Notre fille Tanya a eu une enfance difficile; elle souffrait d’une malformation cardiaque. Nous avions souvent des répétiteurs à la maison, car elle n’était pas en mesure d’aller à l’école. Elle a pu être opérée à vingt-sept ans. Tanya voulait être peintre, mais elle a d’abord achevé ses études à l’Institut des techniques chimiques avant d’y enseigner à son tour. Elle a gagné plusieurs prix internationaux pour les marionnettes qu’elle a créées. En 1996, elle a émigré en Israël avec ses deux filles. Elle y a fait une belle carrière de créatrice de marionnettes.

Mes deux petites-filles, Léontina et Maria sont nées le 13 octobre 1982. J’ai aidé à les élever jusqu’à ce qu’elles aient quatorze ans. Elles ont achevé l’école primaire juive à Sofia et ont été acceptées au lycée des langues et civilisations antiques pour Léontina et au lycée espagnol pour Maria. Quelques mois plus tard, elles faisaient leur alya. À Tel Aviv, Léontina a été admise dans un lycée d’État prestigieux et Maria a été diplômée d’une école d’art. Léontina a étudié le violon dans une école dirigée par des professeurs russes, mais elle n’a pas voulu continuer dans cette voie, car en Israël on trouve un bon violoniste à tous les coins de rue. Son caractère l’a poussée à incorporer une unité combattante. Elle est devenue officier et commande un bataillon de trente soldats. Encore maintenant, elle est toujours sur la brèche.

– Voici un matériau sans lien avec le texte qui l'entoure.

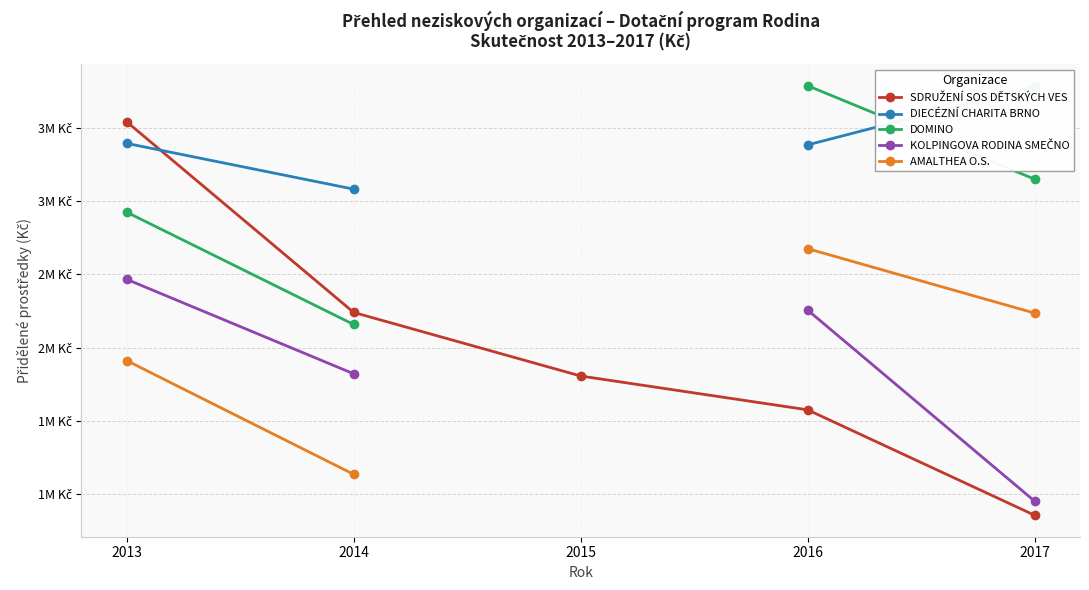

True or false: AMALTHEA O.S. has more than 2 points higher than both neighbors.

False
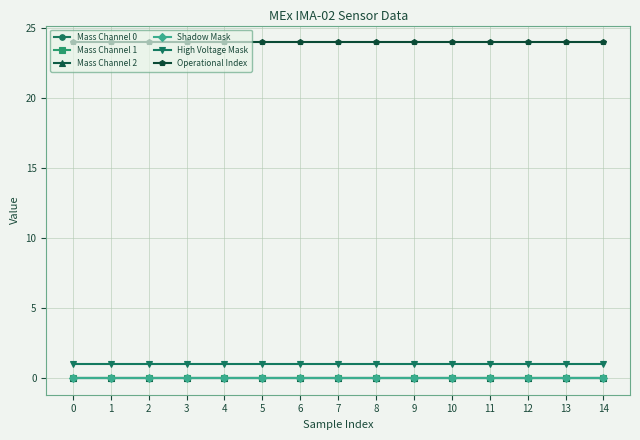

Reading right to left, list all the values displayed in this chart.

Mass Channel 0: 0	0	0	0	0	0	0	0	0	0	0	0	0	0	0
Mass Channel 1: 0	0	0	0	0	0	0	0	0	0	0	0	0	0	0
Mass Channel 2: 0	0	0	0	0	0	0	0	0	0	0	0	0	0	0
Shadow Mask: 0	0	0	0	0	0	0	0	0	0	0	0	0	0	0
High Voltage Mask: 1	1	1	1	1	1	1	1	1	1	1	1	1	1	1
Operational Index: 24	24	24	24	24	24	24	24	24	24	24	24	24	24	24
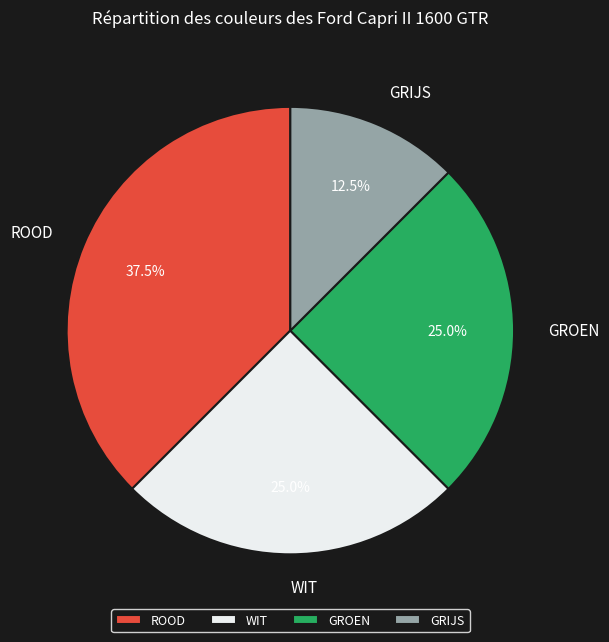

What is the ratio of the value at GROEN to the value at GRIJS?

2.0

Léontina Arditi posant avec sa fille Tatyana Dilova Dikova et ses deux petitesfilles Léontina et Maria à Bat Yam en Israël en 2003.

Je suis allée pour la première fois en Israël en 1964. La seconde fois juste avant 1989 pour une représentation de Vingt-quatre heures de la vie d’une femme. Je suis allée plusieurs fois rendre visite à ma fille et à mes petites-filles. C’est un très beau pays auquel je suis attachée, mais je ne m’y suis jamais sentie à l’aise en partie à cause du mode de pensée des gens.

J’ai été heureuse à la chute du régime le 10 novembre 1989, mais j’ai progressivement réalisé que nous étions passés d’un type de mensonge à un autre. J’ai une certaine nostalgie pour la période communiste, car on pouvait tout faire malgré les immenses difficultés que j’ai dû affronter. Aujourd’hui il suffit d’avoir de l’argent et d’être une brute sans scrupule pour faire son chemin dans la vie. Bien sûr, ce genre de personne existait avant, mais ceux qui avaient l’intelligence et la ténacité arrivaient à faire leur chemin. La période actuelle est perverse et corruptrice en particulier pour la jeunesse.

Texte traduit et adapté d’un entretien avec Patricia Nikolova réalisé en mars 2004 à Sofia pour l’Institut Centropa de Vienne.